**Provided passage**
The Cleveland Clinic, a world-renowned surgery center and provider of modern medical miracles, announced Friday that it will require both transplant donors and recipients to have received a Covid-19 vaccination.

Michael Ganim is a 52-year-old man from Cleveland dying from kidney failure. He has been a Cleveland Clinic patient for years and on the organ donor transplant list since last October. Ganim’s polycystic kidney disease almost killed him in March 2020, and he and his family have ridden the emotional rollercoaster waiting for test results and donor matches ever since, all the while praying that a suitable kidney would be found in time.

On June 23, 2021, those prayers were answered. Sue George responded to a Ganim family social media post pleading for help. Testing ensued, and by early August the clinic’s transplant team confirmed George’s kidney was a viable match. On October 4, the Ganims and Georges met with doctors for a routine pre-op meeting and the clinic scheduled the transplant surgery for October 13.

But on Friday, October 8, after a year of looking for a matching donor and just five days before the life-saving transplant, the surgery was scuttled by Cleveland Clinic administrative policymakers and their new “safety protocol.”

Ganim has received a Covid-19 injection, but it turns out George hasn’t. The transplant team has known this for months. As George told ABC’s News 5, “It was never an issue, and not one doctor out of those doctors we’ve met with mentioned that it was an issue except for the pulmonary doctor who just tried to persuade me to get the shot and that was about a month ago.”

According to the Ganims, the clinic’s transplant team has been sympathetic and even apologetic, but the doctors’ hands are tied by clinic rules.

**Collected material**
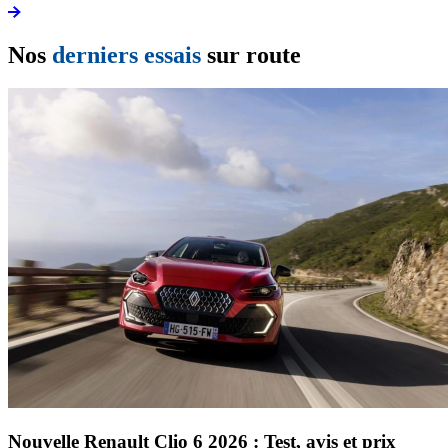
Nos
derniers essais
sur route
Nouvelle Renault Clio 6 2026 : Test, avis et prix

**Task set**
1 > From the transplant article above, write out the part that opens with the words containing "Ganim has received" and closes with "by clinic rules.".
2 > According to the transplant article above, for what date did the clinic schedule the transplant surgery?
3 > Translate this sentence from the transplant article above into Spanish: "On June 23, 2021, those prayers were answered."

**Per-task answers**
1 >
Ganim has received a Covid-19 injection, but it turns out George hasn’t. The transplant team has known this for months. As George told ABC’s News 5, “It was never an issue, and not one doctor out of those doctors we’ve met with mentioned that it was an issue except for the pulmonary doctor who just tried to persuade me to get the shot and that was about a month ago.”

According to the Ganims, the clinic’s transplant team has been sympathetic and even apologetic, but the doctors’ hands are tied by clinic rules.

2 > October 13.

3 > El 23 de junio de 2021, esas oraciones fueron respondidas.